* MATERIAL SHOWN *
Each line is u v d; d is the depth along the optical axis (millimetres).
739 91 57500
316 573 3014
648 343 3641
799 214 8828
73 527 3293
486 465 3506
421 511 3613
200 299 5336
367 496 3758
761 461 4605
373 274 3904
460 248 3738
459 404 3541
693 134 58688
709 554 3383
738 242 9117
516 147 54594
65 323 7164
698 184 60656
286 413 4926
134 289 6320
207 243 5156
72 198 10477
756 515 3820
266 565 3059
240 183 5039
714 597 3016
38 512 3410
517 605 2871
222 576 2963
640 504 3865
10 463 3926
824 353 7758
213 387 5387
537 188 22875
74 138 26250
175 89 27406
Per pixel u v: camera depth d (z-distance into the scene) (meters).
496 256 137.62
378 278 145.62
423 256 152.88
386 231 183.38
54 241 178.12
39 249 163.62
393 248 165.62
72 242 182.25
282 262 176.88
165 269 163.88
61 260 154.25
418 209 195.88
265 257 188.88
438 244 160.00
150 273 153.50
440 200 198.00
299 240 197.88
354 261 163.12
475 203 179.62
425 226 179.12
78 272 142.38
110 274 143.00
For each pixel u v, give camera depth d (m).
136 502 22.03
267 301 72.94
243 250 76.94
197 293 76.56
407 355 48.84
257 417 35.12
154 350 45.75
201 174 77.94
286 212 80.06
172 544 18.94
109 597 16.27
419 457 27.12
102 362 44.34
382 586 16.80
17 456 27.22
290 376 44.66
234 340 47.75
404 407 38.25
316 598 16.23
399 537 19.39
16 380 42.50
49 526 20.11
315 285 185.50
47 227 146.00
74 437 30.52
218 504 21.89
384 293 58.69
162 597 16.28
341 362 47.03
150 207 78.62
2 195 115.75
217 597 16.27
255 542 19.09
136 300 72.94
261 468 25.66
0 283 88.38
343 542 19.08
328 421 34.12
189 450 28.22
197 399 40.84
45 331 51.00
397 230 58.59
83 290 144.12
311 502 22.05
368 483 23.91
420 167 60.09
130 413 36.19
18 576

* WHAT IS EXPECTED *
If a line in the data above contains "pixel", return that line.

* ANSWER *
Per pixel u v: camera depth d (z-distance into the scene) (meters).
For each pixel u v, give camera depth d (m).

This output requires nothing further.